Apart from irrigation, which is becoming a priority because of the current drought ravaging our country, President Museveni’s New Year message was largely a rehash of old ideas about the road to middle income status.
It was all about a song we are so familiar with that some of us can sing it in our sleep: Jobs for the youth, security, Bujagali, “donating” millions of dollars to foreigners by importing more and exporting less, etc.
Reading from a prepared script, the President reminded us for the umpteenth time that for the first time in 500 years Uganda is enjoying total peace and nobody is going to disturb that peace. Great!
What the presidential speech writers forgot was to pencil in a line about how for the first time in 40 years, Ugandans were totally united in joy last year when the national football team – Uganda Cranes – returned to the finals of the Africa Cup of Nations (Afcon) tournament.
That achievement, in the minds of many of us, especially the youth, was far more momentous than anything else money could buy.
It spoke volumes about who we are, what we are capable of accomplishing and where we stand on the global arena. It encapsulated our sense of dignity and self-respect.
The crown of our achievement in 2016 was the naming of Cranes goalie Denis Onyango among the world’s best goalkeepers. What a year!
Surely, after the President said, “I wish you all a happy 2017” he should have added, “And I wish Uganda Cranes success at Afcon 2017.” Those nine words might have sent our players to “cloud nine”. They would have suggested that it is not only a cat that has nine lives, but the Crested Crane – our national symbol – is also capable of rising from the ashes like a phoenix, the mythological bird said to burn itself and be born again from the ashes.
January 17 – when Uganda clashes with Mali in Gabon – is so eagerly awaited that a sports newscaster for NBS TV recently captured the mood in this way: “Everyday is Uganda Cranes day until we leave Gabon.”
If I had the President’s ear, I would whisper a suggestion that he makes a surprise appearance in Gabon on that day to support the Cranes. Can you imagine how the morale of our players would be boosted by the announcement of the presence of the President of the Republic of Uganda?
I remember the time when Cranes used to be regulars at Afcon finals in the 1970s. The then president, Idi Amin – God bless his soul – would drop in unannounced to see how the players were doing in their training camp. He would want to find out whether they ate well. He would give them a pep talk about how they were the best.

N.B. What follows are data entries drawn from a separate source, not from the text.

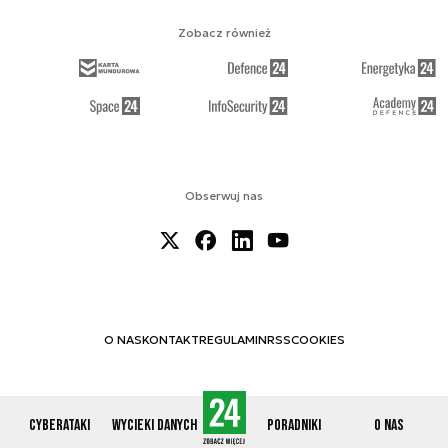
Zobacz również
Obserwuj nas
O NAS
KONTAKT
REGULAMIN
RSS
COOKIES
Cyberataki
Wycieki danych
Poradniki
O nas
© 2012-2026 CYBERDEFENCE24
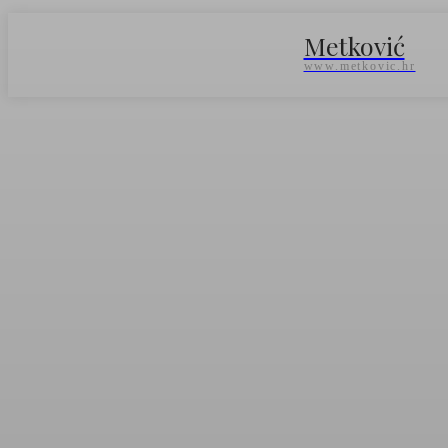
Metković
www.metkovic.hr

What would Amin do now? He would probably grab coach ‘Micho’ by the shoulders and tell him: “Your name is no longer ‘Micho’ but ‘Omach’. Go fly our flag high and bring me that cup.”
Flying the national colours high is only part of the need for government to support football. Football provides a vast untapped opportunity to invest in human capital development. Today, the obsession of our young men about football is part of the three Bs that keep them in trading centres all day and half the night: Betting, booze and bimbos (attractive, unintelligent women).
We need to redirect that obsession to worthy causes. The Chinese, for example, are investing heavily in improving domestic football.
They want to become the first from South East Asia to win the World Cup. So they have a short-term plan to establish 20,000 football academies churning out thousands of footballers. They want to build a football culture in their country.
What this means is that it is not only through cheap shoes, electronics and whatnot that we’ll continue “donating” millions of dollars to China. Sooner or later, we’ll be importing footballers from China on the – well – cheap!